## Do this
Copy every line of the entries below without changing anything.

## Stored rows
════════════════

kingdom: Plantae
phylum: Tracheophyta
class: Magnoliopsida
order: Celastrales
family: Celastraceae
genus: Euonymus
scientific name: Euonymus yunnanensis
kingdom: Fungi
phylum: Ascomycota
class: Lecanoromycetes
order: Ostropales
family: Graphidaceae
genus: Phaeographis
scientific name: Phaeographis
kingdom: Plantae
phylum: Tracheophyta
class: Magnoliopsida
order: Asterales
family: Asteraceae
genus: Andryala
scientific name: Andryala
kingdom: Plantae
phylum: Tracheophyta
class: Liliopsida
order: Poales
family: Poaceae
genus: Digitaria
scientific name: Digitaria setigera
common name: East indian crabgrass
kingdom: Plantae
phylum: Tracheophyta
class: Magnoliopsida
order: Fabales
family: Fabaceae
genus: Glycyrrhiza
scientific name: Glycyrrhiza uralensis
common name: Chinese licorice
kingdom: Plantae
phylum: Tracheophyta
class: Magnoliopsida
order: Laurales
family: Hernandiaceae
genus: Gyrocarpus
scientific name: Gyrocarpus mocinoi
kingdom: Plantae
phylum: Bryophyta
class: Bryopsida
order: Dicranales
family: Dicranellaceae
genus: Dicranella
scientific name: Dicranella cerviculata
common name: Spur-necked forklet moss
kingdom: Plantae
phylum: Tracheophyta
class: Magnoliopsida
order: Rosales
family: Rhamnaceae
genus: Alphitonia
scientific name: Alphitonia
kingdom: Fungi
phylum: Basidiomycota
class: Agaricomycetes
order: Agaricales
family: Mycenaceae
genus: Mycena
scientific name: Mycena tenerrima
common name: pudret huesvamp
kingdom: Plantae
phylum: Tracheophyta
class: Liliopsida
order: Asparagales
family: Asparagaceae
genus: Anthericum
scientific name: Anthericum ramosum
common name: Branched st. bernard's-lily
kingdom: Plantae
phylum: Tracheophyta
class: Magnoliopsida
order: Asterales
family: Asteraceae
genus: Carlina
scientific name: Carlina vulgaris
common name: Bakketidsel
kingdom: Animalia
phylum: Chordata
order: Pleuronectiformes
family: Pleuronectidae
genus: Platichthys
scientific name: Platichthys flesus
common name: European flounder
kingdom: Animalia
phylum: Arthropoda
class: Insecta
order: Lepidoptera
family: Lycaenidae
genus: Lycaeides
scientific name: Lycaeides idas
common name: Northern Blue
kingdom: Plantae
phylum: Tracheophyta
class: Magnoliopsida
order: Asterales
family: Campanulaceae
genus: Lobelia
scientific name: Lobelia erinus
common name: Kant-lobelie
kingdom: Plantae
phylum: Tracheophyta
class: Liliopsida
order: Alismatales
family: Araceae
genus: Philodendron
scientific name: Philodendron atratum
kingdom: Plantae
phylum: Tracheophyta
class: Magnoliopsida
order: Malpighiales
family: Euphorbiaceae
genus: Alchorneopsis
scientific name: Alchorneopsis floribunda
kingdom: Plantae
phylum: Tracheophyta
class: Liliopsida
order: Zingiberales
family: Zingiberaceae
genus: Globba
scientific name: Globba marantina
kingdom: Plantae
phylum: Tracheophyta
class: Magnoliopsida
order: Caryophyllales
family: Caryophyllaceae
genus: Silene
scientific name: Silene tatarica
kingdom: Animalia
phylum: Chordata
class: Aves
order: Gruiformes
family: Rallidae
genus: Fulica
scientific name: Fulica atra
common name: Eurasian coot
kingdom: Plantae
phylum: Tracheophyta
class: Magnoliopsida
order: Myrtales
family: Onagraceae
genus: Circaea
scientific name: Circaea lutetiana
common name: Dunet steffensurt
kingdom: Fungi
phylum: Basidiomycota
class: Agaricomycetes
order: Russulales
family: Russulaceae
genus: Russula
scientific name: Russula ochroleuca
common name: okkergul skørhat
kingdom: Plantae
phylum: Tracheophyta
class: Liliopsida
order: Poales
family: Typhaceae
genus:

════════════════

## Answer below
kingdom: Plantae
phylum: Tracheophyta
class: Magnoliopsida
order: Celastrales
family: Celastraceae
genus: Euonymus
scientific name: Euonymus yunnanensis
kingdom: Fungi
phylum: Ascomycota
class: Lecanoromycetes
order: Ostropales
family: Graphidaceae
genus: Phaeographis
scientific name: Phaeographis
kingdom: Plantae
phylum: Tracheophyta
class: Magnoliopsida
order: Asterales
family: Asteraceae
genus: Andryala
scientific name: Andryala
kingdom: Plantae
phylum: Tracheophyta
class: Liliopsida
order: Poales
family: Poaceae
genus: Digitaria
scientific name: Digitaria setigera
common name: East indian crabgrass
kingdom: Plantae
phylum: Tracheophyta
class: Magnoliopsida
order: Fabales
family: Fabaceae
genus: Glycyrrhiza
scientific name: Glycyrrhiza uralensis
common name: Chinese licorice
kingdom: Plantae
phylum: Tracheophyta
class: Magnoliopsida
order: Laurales
family: Hernandiaceae
genus: Gyrocarpus
scientific name: Gyrocarpus mocinoi
kingdom: Plantae
phylum: Bryophyta
class: Bryopsida
order: Dicranales
family: Dicranellaceae
genus: Dicranella
scientific name: Dicranella cerviculata
common name: Spur-necked forklet moss
kingdom: Plantae
phylum: Tracheophyta
class: Magnoliopsida
order: Rosales
family: Rhamnaceae
genus: Alphitonia
scientific name: Alphitonia
kingdom: Fungi
phylum: Basidiomycota
class: Agaricomycetes
order: Agaricales
family: Mycenaceae
genus: Mycena
scientific name: Mycena tenerrima
common name: pudret huesvamp
kingdom: Plantae
phylum: Tracheophyta
class: Liliopsida
order: Asparagales
family: Asparagaceae
genus: Anthericum
scientific name: Anthericum ramosum
common name: Branched st. bernard's-lily
kingdom: Plantae
phylum: Tracheophyta
class: Magnoliopsida
order: Asterales
family: Asteraceae
genus: Carlina
scientific name: Carlina vulgaris
common name: Bakketidsel
kingdom: Animalia
phylum: Chordata
order: Pleuronectiformes
family: Pleuronectidae
genus: Platichthys
scientific name: Platichthys flesus
common name: European flounder
kingdom: Animalia
phylum: Arthropoda
class: Insecta
order: Lepidoptera
family: Lycaenidae
genus: Lycaeides
scientific name: Lycaeides idas
common name: Northern Blue
kingdom: Plantae
phylum: Tracheophyta
class: Magnoliopsida
order: Asterales
family: Campanulaceae
genus: Lobelia
scientific name: Lobelia erinus
common name: Kant-lobelie
kingdom: Plantae
phylum: Tracheophyta
class: Liliopsida
order: Alismatales
family: Araceae
genus: Philodendron
scientific name: Philodendron atratum
kingdom: Plantae
phylum: Tracheophyta
class: Magnoliopsida
order: Malpighiales
family: Euphorbiaceae
genus: Alchorneopsis
scientific name: Alchorneopsis floribunda
kingdom: Plantae
phylum: Tracheophyta
class: Liliopsida
order: Zingiberales
family: Zingiberaceae
genus: Globba
scientific name: Globba marantina
kingdom: Plantae
phylum: Tracheophyta
class: Magnoliopsida
order: Caryophyllales
family: Caryophyllaceae
genus: Silene
scientific name: Silene tatarica
kingdom: Animalia
phylum: Chordata
class: Aves
order: Gruiformes
family: Rallidae
genus: Fulica
scientific name: Fulica atra
common name: Eurasian coot
kingdom: Plantae
phylum: Tracheophyta
class: Magnoliopsida
order: Myrtales
family: Onagraceae
genus: Circaea
scientific name: Circaea lutetiana
common name: Dunet steffensurt
kingdom: Fungi
phylum: Basidiomycota
class: Agaricomycetes
order: Russulales
family: Russulaceae
genus: Russula
scientific name: Russula ochroleuca
common name: okkergul skørhat
kingdom: Plantae
phylum: Tracheophyta
class: Liliopsida
order: Poales
family: Typhaceae
genus:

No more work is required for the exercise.